More immediately, James has strategic advice for securing tickets for Ghost Stories for Christmas. “Early on is best. Most of my A Christmas Carol showings are crammed into the first week, and there are seats left for all of them,” he says.
“For reasons that remain unclear, November 30 has been a conspicuously slow seller, so I’ll be gladdened if people book for that! The second performances of both The Chimes and The Haunted Man have all but sold out (as of this moment, a single seat remains for each), but tickets can be procured for their first outings.
“With tickets being only £15 each, this could be the perfect way to kick off your festive celebrations. In any case, I look forward to gathering people together for some heart-warming storytelling: traditional to the bones, but speaking to us just as powerfully as it did 180 years ago.”

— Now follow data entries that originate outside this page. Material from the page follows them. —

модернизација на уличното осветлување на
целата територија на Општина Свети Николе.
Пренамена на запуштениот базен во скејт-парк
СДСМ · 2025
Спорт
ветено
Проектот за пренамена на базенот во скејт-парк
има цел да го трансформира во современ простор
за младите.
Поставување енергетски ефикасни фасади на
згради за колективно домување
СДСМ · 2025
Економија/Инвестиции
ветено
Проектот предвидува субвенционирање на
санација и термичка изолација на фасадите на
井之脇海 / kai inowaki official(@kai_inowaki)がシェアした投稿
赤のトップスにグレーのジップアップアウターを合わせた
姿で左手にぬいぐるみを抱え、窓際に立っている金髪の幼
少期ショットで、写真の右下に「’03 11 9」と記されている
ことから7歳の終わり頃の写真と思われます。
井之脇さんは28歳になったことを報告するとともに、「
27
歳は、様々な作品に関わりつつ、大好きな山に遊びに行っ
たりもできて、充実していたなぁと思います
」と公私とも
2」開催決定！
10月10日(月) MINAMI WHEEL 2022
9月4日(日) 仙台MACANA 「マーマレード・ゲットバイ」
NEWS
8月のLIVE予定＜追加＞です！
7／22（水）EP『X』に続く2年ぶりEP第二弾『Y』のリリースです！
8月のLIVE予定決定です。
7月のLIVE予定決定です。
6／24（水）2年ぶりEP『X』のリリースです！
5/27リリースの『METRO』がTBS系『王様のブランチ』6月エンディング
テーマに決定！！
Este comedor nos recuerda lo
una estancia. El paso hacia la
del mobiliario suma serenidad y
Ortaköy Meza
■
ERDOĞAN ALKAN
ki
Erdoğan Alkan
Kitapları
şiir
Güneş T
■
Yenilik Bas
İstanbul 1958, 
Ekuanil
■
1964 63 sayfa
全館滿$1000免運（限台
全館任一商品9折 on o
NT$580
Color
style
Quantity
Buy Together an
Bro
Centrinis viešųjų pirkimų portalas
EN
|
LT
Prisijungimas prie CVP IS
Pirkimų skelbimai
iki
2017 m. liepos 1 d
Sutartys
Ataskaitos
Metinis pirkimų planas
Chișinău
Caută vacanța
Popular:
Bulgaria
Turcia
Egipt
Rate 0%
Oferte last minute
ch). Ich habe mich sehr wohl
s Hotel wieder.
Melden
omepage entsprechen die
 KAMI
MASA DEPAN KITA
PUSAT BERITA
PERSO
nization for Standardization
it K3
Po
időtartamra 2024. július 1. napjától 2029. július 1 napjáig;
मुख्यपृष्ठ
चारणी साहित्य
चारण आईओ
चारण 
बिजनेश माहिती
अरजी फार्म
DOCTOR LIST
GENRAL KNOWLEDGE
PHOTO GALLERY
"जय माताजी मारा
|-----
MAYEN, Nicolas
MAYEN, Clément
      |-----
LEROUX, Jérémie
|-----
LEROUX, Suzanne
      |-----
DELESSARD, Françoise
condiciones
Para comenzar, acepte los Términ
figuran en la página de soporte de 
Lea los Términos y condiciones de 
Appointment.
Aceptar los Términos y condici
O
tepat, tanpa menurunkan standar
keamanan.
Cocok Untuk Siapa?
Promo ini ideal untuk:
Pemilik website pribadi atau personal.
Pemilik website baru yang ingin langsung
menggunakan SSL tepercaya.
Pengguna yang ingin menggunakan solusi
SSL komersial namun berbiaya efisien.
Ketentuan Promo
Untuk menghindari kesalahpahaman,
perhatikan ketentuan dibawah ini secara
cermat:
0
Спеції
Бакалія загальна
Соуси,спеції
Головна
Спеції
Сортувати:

What’s coming up for James in 2024? “So far, absolutely nothing!” he says. “My tendency has always been to develop pre-show rather than post-show blues, though, so I don’t find this too daunting. I’ll be glad of a slight rest, and perhaps a chance to read Victorian literature instead of act it.”
James Swanton presents Ghost Stories for Christmas at York Medical Society, Stonegate, York: A Christmas Carol, November 27, 28 and 30, then December 1, 5 and 6; The Haunted Man, November 29 and December 7; The Chimes, December 4 and 11. All performances start at 7pm and last approximately one hour. Box office: 01904 623568 or www.yorktheatreroyal.co.uk.